FaithHealth

A Shared Mission of Healing

Diane Dixon, Connector in Ashe

Oct 30, 2014 | Uncategorized

Diane Dixon1

 

Old friends make new connections in Ashe County

“It’s wonderful how God works.” That’s Diane Dixon’s answer to how she became a FaithHealthNC Connector, someone who works with congregations in a movement that helps people receive support on their health journeys.

Dixon was a longtime diagnostic services technologist and imaging director at Ashe Memorial Hospital in Jefferson, N.C. Upon leaving her job there, she did some traveling work in ultrasound care, but gave that up to take care of an aunt who had Alzheimer’s disease. She later joined the Ashe Baptist Association doing community relationship work because her connections were so strong.

During that same period, her younger sister became ill with a tumor in her heart, and had surgery that caused a major stroke. Both her sister and her aunt died, and in May 2009, funds for the Ashe Baptist Association dried up and Dixon was laid off. In that same period, she learned that her husband, Michael, from whom she’d been estranged for months, had a large brain tumor.

A moment of clarity

Yet if there could be a blessing in all of those struggles, her husband’s illness provided one. Dixon says her moment of clarity came when talking with her husband’s surgeon.

“I said to him ‘I’m in a real bad place here; we’ve been separated. I need to know, were his behaviors, all this I’ve experienced, due to his tumor?’”

Although the surgeon couldn’t provide her with marital advice, he did tell her that tumors such as the one her husband had could indeed change one’s personality.

From that moment, Dixon found renewed purpose and mission in helping her husband battle through years of recovery as he continues to fight post-surgery health issues, including chemotherapy, infections and seizures.

All she experienced, Dixon says, provided strength and connected her more to God.

“It made me have to dig deeper into my spiritual work so I wouldn’t waiver. It sounds weird, but I had to totally rely on Him. I don’t want to say that I hadn’t relied on Him before, but I don’t think I knew what totally giving things up to Him was like.

“You realize it’s all in His hands anyway. I always thought I had to fix everything. One realization is it’s not my area to fix. Life in general is a journey He puts you on. Sometimes that journey’s really, really hard and the best you can do is remain faithful and allow Him to take care.”

A desire to help others

Diane Dixon2After surgery, her husband went on disability because he could no longer do his job with the N.C. Division of Employment Security helping find migrant farm workers employment in the community. That has meant financial struggles for the Dixons, who have relied on their savings and the help and support of family members, friends and, especially, the faith community.

The members of Midway Baptist Church in West Jefferson, Dixon says, “were huge prayer warriors.” Friendship Baptist Church brought in wood for the winter one year because the Dixons burn wood for heat. Laurel Knob Church bought the family an air conditioner because their home didn’t have one.

Dixon says the fact that she was unemployed in this period was “another miracle” because she was able to focus on helping her husband get better. She also began to use her health field expertise.

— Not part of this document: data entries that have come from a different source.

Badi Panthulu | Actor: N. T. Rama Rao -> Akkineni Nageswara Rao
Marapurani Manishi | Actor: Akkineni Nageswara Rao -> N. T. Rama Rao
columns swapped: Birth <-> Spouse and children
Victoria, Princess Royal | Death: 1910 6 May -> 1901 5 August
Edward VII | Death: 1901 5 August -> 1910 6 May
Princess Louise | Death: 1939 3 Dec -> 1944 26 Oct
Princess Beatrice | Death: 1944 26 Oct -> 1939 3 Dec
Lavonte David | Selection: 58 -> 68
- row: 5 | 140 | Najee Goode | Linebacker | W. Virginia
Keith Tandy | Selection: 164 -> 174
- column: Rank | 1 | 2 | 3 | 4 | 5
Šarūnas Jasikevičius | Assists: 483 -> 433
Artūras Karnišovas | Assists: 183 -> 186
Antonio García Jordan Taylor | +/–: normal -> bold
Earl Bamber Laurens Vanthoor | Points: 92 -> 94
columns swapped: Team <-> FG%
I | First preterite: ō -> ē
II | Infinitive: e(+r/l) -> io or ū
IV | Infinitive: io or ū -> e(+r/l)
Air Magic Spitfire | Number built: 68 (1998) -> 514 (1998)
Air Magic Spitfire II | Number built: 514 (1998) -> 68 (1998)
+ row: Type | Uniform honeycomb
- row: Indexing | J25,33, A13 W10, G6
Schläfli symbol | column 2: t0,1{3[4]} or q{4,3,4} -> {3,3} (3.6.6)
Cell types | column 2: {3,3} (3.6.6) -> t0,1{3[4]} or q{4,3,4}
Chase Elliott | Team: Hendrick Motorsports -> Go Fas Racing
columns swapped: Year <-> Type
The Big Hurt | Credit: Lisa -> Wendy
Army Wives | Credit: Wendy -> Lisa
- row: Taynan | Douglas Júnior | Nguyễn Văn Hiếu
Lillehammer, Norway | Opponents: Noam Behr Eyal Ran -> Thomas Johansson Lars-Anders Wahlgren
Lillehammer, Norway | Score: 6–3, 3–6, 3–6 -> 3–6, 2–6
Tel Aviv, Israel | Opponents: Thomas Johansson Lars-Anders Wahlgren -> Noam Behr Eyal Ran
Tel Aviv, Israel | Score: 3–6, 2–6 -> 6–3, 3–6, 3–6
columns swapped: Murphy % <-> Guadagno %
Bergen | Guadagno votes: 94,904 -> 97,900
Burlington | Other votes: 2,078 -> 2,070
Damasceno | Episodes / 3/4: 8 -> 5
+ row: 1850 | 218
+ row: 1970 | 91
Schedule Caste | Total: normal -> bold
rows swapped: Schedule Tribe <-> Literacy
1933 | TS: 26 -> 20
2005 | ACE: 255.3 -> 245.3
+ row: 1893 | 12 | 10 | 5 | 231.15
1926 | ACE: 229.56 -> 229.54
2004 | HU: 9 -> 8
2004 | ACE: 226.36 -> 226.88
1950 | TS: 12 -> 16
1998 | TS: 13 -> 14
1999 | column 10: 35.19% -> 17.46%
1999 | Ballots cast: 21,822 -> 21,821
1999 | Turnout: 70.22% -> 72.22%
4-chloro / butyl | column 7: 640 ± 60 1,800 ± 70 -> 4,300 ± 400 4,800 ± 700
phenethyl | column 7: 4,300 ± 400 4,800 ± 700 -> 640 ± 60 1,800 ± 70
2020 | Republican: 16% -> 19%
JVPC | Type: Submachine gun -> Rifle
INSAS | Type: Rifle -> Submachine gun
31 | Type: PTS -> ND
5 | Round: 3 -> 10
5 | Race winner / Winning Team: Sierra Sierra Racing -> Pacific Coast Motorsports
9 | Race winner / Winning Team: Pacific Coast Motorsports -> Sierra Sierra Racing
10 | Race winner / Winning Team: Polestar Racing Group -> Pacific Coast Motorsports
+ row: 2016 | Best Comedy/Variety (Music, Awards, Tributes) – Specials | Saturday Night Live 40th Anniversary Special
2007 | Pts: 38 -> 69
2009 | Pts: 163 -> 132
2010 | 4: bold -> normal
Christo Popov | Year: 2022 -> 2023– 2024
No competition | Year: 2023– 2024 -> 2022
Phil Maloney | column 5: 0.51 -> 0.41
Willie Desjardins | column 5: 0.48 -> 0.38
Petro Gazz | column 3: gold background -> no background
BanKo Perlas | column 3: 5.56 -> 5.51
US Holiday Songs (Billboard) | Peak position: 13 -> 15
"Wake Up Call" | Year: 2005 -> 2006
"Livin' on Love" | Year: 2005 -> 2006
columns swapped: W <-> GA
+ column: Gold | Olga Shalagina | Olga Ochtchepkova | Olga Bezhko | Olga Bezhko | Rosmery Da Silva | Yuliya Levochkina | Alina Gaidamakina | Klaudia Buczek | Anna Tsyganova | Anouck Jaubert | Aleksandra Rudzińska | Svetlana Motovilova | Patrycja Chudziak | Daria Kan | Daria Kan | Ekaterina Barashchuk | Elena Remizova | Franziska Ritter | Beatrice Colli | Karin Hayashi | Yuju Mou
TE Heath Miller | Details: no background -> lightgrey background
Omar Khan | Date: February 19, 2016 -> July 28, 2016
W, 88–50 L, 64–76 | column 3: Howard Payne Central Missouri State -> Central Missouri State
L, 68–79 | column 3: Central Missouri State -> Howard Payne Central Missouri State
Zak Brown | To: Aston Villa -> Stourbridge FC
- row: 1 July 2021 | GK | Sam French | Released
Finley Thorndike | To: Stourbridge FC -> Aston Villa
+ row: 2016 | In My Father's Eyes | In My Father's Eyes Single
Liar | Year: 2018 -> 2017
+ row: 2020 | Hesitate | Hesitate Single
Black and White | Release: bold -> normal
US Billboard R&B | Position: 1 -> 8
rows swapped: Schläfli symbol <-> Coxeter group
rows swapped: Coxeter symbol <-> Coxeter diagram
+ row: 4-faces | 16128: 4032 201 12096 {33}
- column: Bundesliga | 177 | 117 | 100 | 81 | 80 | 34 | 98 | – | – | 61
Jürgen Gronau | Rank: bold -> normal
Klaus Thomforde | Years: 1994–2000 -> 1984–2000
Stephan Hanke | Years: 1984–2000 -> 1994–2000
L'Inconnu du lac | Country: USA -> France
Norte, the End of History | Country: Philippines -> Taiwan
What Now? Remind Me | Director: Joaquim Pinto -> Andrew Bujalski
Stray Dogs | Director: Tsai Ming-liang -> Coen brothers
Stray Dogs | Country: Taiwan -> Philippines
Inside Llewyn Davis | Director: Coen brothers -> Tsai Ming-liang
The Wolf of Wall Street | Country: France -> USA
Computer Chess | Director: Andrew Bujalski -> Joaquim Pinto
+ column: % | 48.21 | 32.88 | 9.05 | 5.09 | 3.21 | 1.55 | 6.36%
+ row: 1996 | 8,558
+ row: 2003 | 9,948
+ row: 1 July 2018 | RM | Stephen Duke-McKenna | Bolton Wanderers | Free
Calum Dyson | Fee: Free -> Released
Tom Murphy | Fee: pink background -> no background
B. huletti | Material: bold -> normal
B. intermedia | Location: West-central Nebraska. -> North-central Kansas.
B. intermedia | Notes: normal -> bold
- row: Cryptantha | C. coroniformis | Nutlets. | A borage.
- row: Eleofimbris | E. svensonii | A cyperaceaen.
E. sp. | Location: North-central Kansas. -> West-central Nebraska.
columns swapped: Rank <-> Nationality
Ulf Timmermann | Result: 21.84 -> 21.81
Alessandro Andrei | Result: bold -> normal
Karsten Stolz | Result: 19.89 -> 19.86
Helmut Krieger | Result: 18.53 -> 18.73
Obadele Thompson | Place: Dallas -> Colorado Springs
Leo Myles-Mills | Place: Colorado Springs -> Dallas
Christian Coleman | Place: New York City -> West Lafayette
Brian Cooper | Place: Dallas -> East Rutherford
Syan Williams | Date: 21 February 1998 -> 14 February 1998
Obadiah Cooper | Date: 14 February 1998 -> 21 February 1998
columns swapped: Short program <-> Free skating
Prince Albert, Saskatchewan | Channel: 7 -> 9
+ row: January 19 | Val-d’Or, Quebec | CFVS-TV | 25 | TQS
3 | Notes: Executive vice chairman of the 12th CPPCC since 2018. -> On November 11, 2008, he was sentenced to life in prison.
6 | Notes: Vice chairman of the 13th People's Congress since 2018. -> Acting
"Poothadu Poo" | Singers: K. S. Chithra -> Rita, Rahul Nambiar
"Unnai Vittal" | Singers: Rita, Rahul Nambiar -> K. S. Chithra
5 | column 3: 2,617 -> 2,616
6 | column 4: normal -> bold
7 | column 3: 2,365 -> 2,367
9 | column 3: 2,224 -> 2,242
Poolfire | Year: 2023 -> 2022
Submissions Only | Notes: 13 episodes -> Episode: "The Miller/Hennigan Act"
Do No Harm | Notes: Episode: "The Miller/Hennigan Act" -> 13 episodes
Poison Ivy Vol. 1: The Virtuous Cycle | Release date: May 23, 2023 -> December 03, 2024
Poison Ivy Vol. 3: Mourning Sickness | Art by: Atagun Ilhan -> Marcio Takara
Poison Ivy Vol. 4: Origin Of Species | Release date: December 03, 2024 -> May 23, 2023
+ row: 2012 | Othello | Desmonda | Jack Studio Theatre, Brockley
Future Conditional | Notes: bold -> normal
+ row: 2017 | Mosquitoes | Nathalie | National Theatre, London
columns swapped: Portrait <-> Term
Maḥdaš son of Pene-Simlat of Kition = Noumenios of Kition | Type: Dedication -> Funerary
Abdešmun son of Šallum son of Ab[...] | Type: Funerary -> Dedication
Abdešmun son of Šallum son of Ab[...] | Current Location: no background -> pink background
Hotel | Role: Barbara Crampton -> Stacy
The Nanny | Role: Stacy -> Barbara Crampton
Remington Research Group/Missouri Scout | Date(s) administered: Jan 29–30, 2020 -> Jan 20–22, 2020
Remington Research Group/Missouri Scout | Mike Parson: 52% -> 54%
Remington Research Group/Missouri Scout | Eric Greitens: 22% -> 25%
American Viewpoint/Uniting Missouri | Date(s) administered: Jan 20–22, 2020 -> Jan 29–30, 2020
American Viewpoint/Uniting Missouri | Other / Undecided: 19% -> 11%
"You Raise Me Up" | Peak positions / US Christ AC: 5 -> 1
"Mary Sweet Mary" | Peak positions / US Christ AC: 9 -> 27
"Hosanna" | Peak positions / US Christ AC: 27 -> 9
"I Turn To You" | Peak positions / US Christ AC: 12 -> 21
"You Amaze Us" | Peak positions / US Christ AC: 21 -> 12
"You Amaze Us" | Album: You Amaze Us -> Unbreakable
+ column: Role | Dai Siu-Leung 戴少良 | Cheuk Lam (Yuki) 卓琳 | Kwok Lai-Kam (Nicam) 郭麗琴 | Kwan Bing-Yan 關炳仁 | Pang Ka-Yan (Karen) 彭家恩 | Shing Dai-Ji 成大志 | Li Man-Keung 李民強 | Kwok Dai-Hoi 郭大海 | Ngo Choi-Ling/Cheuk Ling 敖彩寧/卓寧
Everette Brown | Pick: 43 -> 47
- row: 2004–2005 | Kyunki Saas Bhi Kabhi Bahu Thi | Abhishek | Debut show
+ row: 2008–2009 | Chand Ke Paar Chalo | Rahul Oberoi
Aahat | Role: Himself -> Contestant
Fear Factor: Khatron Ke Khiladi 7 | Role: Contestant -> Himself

“I kept a notebook, my ‘go-to notebook’ with all of his medical information, lab results, doctors’ numbers, church and family members’ information.”

Dixon’s instinct and desire to help others fighting the same obstacles led her to volunteer. She began helping other cancer patients and their families, and she shared with them her notebook as an example of how they could keep track of the startling amount of information required during journeys in health care.

Reaching out

David Blackburn, director of missions for the Ashe Baptist Association, thought Dixon would be the perfect person to serve as a FaithHealth Connector when the program looked to expand in Ashe County earlier this year.

A grant from the Kate B. Reynolds Charitable Trust in Winston-Salem is helping to pay for FaithHealthNC’s expansion into 11 North Carolina counties. The money helps to train people such as Dixon to implement the FaithHealth program in their counties.

As a Connector, Dixon reaches out to congregations, businesses and other organizations in Ashe County, and sometimes beyond, to introduce them to FaithHealthNC and work with them as they become involved.

Now in the early stages, Dixon has a busy role. In addition to working as a Connector, she often finds herself in a caregiver role, helping patients and their families. Eventually, that will change thanks to the network of volunteer caregivers she is helping to grow and train.

Because Ashe County is both spread out and geographically challenged by segments in remote mountain areas, Dixon would like to have volunteers available everywhere. She says FaithHealthNC is off to a good start so far.

“It’s already spreading,” she says. “Doctors’ offices have been calling, saying ‘Hey, I have a family in need.’”

—Les Gura

Photo: Diane Ashe, black dress, assists patient Maxine Shatley during a visit to Wake Forest Baptist Medical Center.